Findings of Fact Nos. 5 and 6 and Conclusions of Law Nos. 2 and 3 of the Proposed Decision and Order are hereby stricken. The remaining Proposed Findings and Conclusions are hereby adopted as this Board's final Findings and Conclusions and incorporated herein by this reference.

The Board enters the additional Findings of Fact and Conclusions of Law as follows:

FINDINGS OF FACT

5. Between September 28, 1984 and May 28, 1985, the claimant's physical condition causally related to her industrial injury of December 6, 1982 did not objectively worsen or become aggravated; nor did she, during said period, develop any new or worsened recognized psychiatric condition related to the industrial injury. [6]

CONCLUSIONS OF LAW

2. Between September 28, 1984 and May 28, 1985, the claimant's disability causally related to her industrial injury of December 6, 1982, did not become aggravated within the meaning of the Washington State Industrial Insurance Act.

3. The order of the Department of Labor and Industries dated May 28, 1985, which denied the claimant's application to reopen her claim for alleged aggravation, is correct and should be affirmed.

It is so ORDERED.

Dated this 5th day of February, 1987.

BOARD OF INDUSTRIAL INSURANCE APPEALS

/s/

GARY B. WIGGSChairperson

/s/

PHILLIP T. BORKMember

 

DISSENT

I strongly disagree with the majority opinion in this case. I would adopt the Proposed Decision and Order and thereby reverse the Department Order of May 28, 1985 and remand the claim with instructions that treatment be provided including enrollment in a comprehensive pain management program.

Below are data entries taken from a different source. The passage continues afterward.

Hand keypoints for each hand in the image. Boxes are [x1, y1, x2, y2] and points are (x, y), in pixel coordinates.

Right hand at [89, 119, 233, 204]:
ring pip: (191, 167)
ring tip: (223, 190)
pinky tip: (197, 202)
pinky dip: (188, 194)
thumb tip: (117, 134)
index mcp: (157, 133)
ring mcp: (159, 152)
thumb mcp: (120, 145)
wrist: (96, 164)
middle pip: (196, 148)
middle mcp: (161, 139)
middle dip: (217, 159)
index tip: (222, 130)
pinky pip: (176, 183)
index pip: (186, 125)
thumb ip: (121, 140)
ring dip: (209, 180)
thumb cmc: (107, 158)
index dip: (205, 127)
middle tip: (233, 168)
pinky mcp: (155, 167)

Ms. Lee, the claimant, has not worked since March of 1985 following an episode of extreme pain in her left leg and hip, the site of her industrially related condition. Deborah Lee's inability to work is an obvious sign of the increase in her disability and of the aggravation of her condition causally related to the industrial injury. While there is a dispute whether there is objective evidence of worsening of her physical condition, there is no evidence in the record [7] which contradicts the opinions of Dr. Hongladarom and Dr. Fordyce that by May 28, 1985 Mr. Lee had developed a new condition known as a chronic pain syndrome which was causally related to the industrial injury. Dr. Hongladarom and Dr. Fordyce recommended a pain clinic program. Such treatment is designed to reduce the insured worker's disability and make her a productive member of the labor force once again. Therefore, Deborah Lee has a right to such treatment under the Industrial Insurance Act.

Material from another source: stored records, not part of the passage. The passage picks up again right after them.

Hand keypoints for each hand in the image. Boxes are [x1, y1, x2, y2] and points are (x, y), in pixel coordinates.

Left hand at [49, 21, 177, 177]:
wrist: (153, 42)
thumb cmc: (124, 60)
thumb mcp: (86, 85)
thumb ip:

The majority adopts the narrow view that to find a psychiatric condition causally related to an industrial injury, there must be expert testimony which utilizes one of the diagnoses listed in DSM III. I would not limit expert witnesses to that extent. Regardless, in adopting the majority narrow view, the testimony of Dr. Hongladarom and Dr. Fordyce explaining their diagnosis of chronic pain syndrome exactly meets the criteria under DSM III for the diagnosis of psychogenic pain disorder. No evidence was presented that Deborah Lee had a history of other conditions which would differentiate that diagnosis. Certainly, the record shows that Ms. Lee has been a hard worker for all of her life and that there is no inference of malingering. There is no evidence to contradict a finding of psychogenic pain disorder. I would find that this psychological condition is related to the industrial injury. Again, a pain clinic program would probably improve this condition and thereby reduce her disability.

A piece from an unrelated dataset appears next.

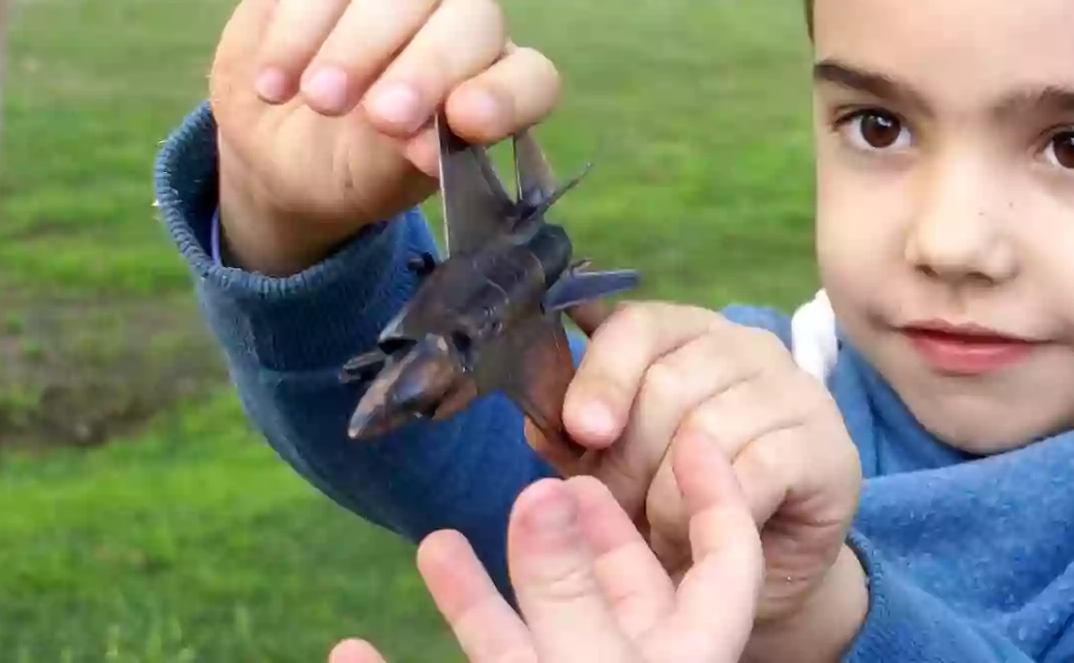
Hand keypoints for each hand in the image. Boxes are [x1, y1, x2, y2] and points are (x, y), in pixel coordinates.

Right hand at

The industrial appeals judge correctly cited the Supreme Court decision of Price v. Department of Labor and Industries, 101 Wn. 2d 520 (1984) as eliminating the requirement that there must be objective evidence of worsening of a psychological condition to find aggravation. [8] As the Supreme Court said, "Symptoms of psychiatric injury are necessarily subjective in nature." 101 Wn. 2d at 528. Furthermore, Ms. Lee's psychological condition is a new condition which is related to the industrial injury and therefore, its existence is relevant and not any question of worsening of the condition.

In summary, it is manifestly unjust for Deborah Lee to be deprived of treatment which would probably reduce her disability and allow her to return to work.

Dated this 5th day of February, 1987.